Extracted records:
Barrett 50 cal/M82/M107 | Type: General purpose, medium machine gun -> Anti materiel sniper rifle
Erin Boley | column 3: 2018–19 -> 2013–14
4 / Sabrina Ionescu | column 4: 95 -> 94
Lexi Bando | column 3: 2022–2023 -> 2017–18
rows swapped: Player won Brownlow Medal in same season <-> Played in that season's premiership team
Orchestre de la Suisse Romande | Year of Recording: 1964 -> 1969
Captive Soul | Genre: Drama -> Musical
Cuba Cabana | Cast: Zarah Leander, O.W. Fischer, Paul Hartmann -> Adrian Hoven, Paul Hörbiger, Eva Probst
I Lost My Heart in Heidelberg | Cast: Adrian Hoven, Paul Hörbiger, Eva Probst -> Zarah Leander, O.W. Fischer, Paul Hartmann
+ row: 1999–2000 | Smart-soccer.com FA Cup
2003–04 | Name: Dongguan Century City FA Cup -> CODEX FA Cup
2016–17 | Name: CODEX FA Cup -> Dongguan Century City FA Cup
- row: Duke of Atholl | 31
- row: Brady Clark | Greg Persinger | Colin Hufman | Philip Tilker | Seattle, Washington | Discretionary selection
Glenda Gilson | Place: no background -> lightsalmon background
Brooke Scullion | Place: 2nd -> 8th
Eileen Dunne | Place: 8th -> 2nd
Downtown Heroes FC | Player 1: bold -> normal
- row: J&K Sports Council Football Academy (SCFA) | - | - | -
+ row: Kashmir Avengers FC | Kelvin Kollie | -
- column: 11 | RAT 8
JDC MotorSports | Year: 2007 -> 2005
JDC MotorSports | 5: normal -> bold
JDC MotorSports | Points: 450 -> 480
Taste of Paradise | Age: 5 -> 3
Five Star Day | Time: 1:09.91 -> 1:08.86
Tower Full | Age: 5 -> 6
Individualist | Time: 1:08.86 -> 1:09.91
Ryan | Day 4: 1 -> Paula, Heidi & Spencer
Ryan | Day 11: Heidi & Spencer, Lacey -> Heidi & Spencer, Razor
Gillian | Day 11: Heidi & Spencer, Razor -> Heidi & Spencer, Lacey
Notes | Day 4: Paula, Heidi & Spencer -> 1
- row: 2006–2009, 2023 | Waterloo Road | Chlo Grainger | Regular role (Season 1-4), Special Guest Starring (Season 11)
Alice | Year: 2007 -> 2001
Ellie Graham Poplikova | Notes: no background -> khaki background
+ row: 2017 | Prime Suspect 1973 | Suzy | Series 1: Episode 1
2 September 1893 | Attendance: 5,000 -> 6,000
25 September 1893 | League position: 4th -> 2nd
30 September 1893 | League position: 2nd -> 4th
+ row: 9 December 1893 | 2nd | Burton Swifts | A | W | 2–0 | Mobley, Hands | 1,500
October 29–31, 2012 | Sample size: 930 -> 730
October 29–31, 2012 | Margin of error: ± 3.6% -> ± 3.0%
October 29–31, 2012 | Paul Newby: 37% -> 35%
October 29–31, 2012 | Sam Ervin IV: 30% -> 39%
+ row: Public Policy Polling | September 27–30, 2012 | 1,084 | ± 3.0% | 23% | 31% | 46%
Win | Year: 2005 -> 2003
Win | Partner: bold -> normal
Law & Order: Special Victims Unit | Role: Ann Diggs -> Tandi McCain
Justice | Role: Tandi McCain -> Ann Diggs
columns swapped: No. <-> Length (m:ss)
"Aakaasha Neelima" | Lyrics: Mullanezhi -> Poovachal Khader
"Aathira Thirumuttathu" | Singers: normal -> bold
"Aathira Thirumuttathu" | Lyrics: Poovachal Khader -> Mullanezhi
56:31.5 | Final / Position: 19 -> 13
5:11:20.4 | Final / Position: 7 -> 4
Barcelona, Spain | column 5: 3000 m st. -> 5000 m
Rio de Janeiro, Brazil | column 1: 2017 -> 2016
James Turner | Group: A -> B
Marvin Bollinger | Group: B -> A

» **SET EXERCISE**
Copy out every line of the entries above again, word for word and in the same order.

» **SOLUTION FOR THIS EXERCISE**
Barrett 50 cal/M82/M107 | Type: General purpose, medium machine gun -> Anti materiel sniper rifle
Erin Boley | column 3: 2018–19 -> 2013–14
4 / Sabrina Ionescu | column 4: 95 -> 94
Lexi Bando | column 3: 2022–2023 -> 2017–18
rows swapped: Player won Brownlow Medal in same season <-> Played in that season's premiership team
Orchestre de la Suisse Romande | Year of Recording: 1964 -> 1969
Captive Soul | Genre: Drama -> Musical
Cuba Cabana | Cast: Zarah Leander, O.W. Fischer, Paul Hartmann -> Adrian Hoven, Paul Hörbiger, Eva Probst
I Lost My Heart in Heidelberg | Cast: Adrian Hoven, Paul Hörbiger, Eva Probst -> Zarah Leander, O.W. Fischer, Paul Hartmann
+ row: 1999–2000 | Smart-soccer.com FA Cup
2003–04 | Name: Dongguan Century City FA Cup -> CODEX FA Cup
2016–17 | Name: CODEX FA Cup -> Dongguan Century City FA Cup
- row: Duke of Atholl | 31
- row: Brady Clark | Greg Persinger | Colin Hufman | Philip Tilker | Seattle, Washington | Discretionary selection
Glenda Gilson | Place: no background -> lightsalmon background
Brooke Scullion | Place: 2nd -> 8th
Eileen Dunne | Place: 8th -> 2nd
Downtown Heroes FC | Player 1: bold -> normal
- row: J&K Sports Council Football Academy (SCFA) | - | - | -
+ row: Kashmir Avengers FC | Kelvin Kollie | -
- column: 11 | RAT 8
JDC MotorSports | Year: 2007 -> 2005
JDC MotorSports | 5: normal -> bold
JDC MotorSports | Points: 450 -> 480
Taste of Paradise | Age: 5 -> 3
Five Star Day | Time: 1:09.91 -> 1:08.86
Tower Full | Age: 5 -> 6
Individualist | Time: 1:08.86 -> 1:09.91
Ryan | Day 4: 1 -> Paula, Heidi & Spencer
Ryan | Day 11: Heidi & Spencer, Lacey -> Heidi & Spencer, Razor
Gillian | Day 11: Heidi & Spencer, Razor -> Heidi & Spencer, Lacey
Notes | Day 4: Paula, Heidi & Spencer -> 1
- row: 2006–2009, 2023 | Waterloo Road | Chlo Grainger | Regular role (Season 1-4), Special Guest Starring (Season 11)
Alice | Year: 2007 -> 2001
Ellie Graham Poplikova | Notes: no background -> khaki background
+ row: 2017 | Prime Suspect 1973 | Suzy | Series 1: Episode 1
2 September 1893 | Attendance: 5,000 -> 6,000
25 September 1893 | League position: 4th -> 2nd
30 September 1893 | League position: 2nd -> 4th
+ row: 9 December 1893 | 2nd | Burton Swifts | A | W | 2–0 | Mobley, Hands | 1,500
October 29–31, 2012 | Sample size: 930 -> 730
October 29–31, 2012 | Margin of error: ± 3.6% -> ± 3.0%
October 29–31, 2012 | Paul Newby: 37% -> 35%
October 29–31, 2012 | Sam Ervin IV: 30% -> 39%
+ row: Public Policy Polling | September 27–30, 2012 | 1,084 | ± 3.0% | 23% | 31% | 46%
Win | Year: 2005 -> 2003
Win | Partner: bold -> normal
Law & Order: Special Victims Unit | Role: Ann Diggs -> Tandi McCain
Justice | Role: Tandi McCain -> Ann Diggs
columns swapped: No. <-> Length (m:ss)
"Aakaasha Neelima" | Lyrics: Mullanezhi -> Poovachal Khader
"Aathira Thirumuttathu" | Singers: normal -> bold
"Aathira Thirumuttathu" | Lyrics: Poovachal Khader -> Mullanezhi
56:31.5 | Final / Position: 19 -> 13
5:11:20.4 | Final / Position: 7 -> 4
Barcelona, Spain | column 5: 3000 m st. -> 5000 m
Rio de Janeiro, Brazil | column 1: 2017 -> 2016
James Turner | Group: A -> B
Marvin Bollinger | Group: B -> A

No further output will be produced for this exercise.